There is a special flavor of indels for cases when it can be applied in several places resulting in the same alternate sequence, termed to as ambigous indels. They are AmbigDel, AmbigIns which on top of regular deletion or insertion attributes contain information about a region they can be applied to. For instantion VariantFactory with a reference is needed.

class genomvar.variant.AmbigIns(chrom, start, end, alt, ref=None)

Class representing indel which position is ambigous. Ambiguity means the indel could be applied in any position of some region resulting in the same alternative sequence.

Let the reference file test.fasta contain a toy sequence:

>seq1
TTTAATA

Consider a variant extending 3 T s in the beginning by one more T. It can be done in several places so the corresponding insertion can be given as and AmbigIns object:

>>> from genomvar import Reference
>>> from genomvar.variant import VariantFactory
>>> fac = VariantFactory(Reference('test.fasta'),normindel=True)
>>> print( fac.from_edit('seq1',0,'T','TT') )
<AmbigIns seq1:0-4(1-2) -/T>

Positions 1 and 2 are actual start and end meaning that T is inserted before nucleotide located 1-2. Positions 0-4 indicate that start and end can be extended to these values resulting in the same alteration.

class genomvar.variant.AmbigDel(chrom, start, end, ref=None, alt=None)
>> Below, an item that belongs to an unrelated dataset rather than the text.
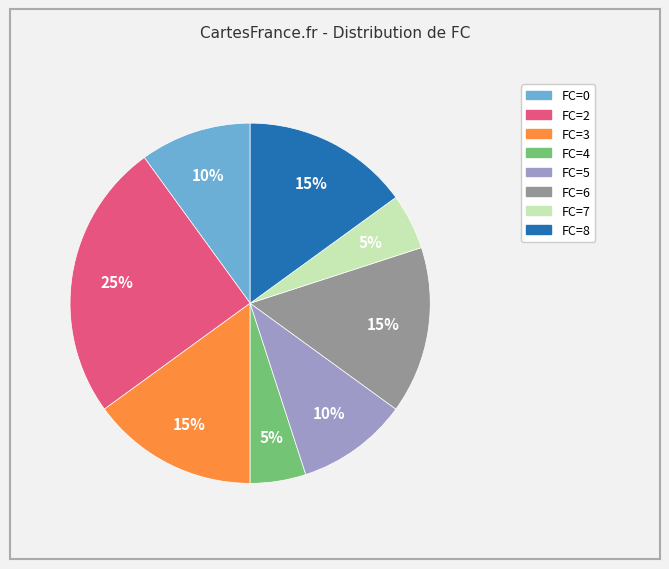

To the nearest percent, what is the difference between the largest and smallest slice percentages?

20%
Class representing del which position is ambigous. Ambiguity means the same number of positions could be deleted in some range resulting in the same aternative sequence.

Let the reference file test.fasta contain a toy sequence:

>seq1
TCTTTTTGACTGG
>>> fac = VariantFactory(Reference('test.fasta'),normindel=True) >>>
print( fac.from_edit('seq1',1,'CTTTTTGAC','C') ) <AmbigDel
seq1:1-11(2-10) TTTTTGAC/->

Deletion of TTTTTGAC starts at 2 and ends on 9th nucleotide (including 9th resulting in range 2-10). 1-11 denote that start and end can be extended to these values resulting in the same alteration.
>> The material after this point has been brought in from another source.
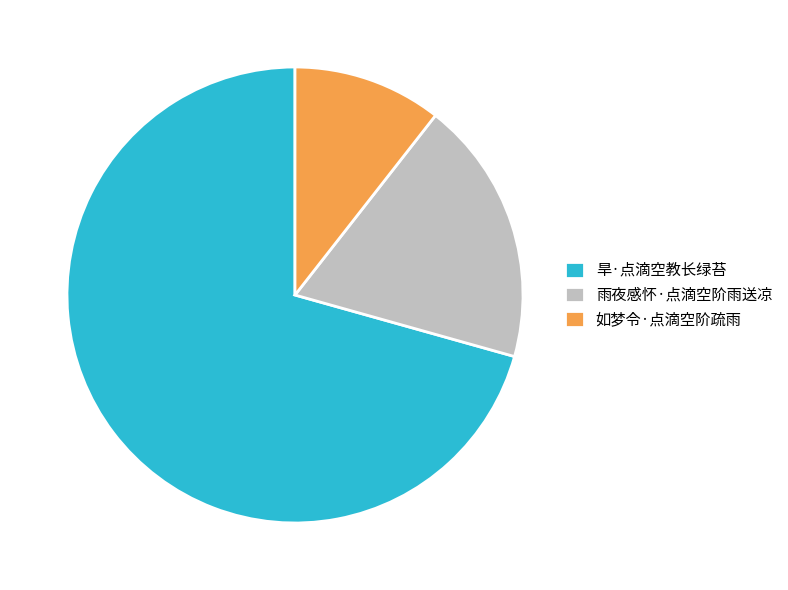

Count the number of slices in the pie.

3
There is a separate class Haplotype which can hold any combination of objects of variant classes above.

class genomvar.variant.Haplotype(chrom, variants)

An object representing genome variants on the same chromosome (or contig).

Can be instantiated from a list of GenomVariant objects using Haplotype.from_variants() class method.

Additionally module contains two technically driven types: Null (no variant at all, reference), Asterisk (for * in the ALT field of VCF files).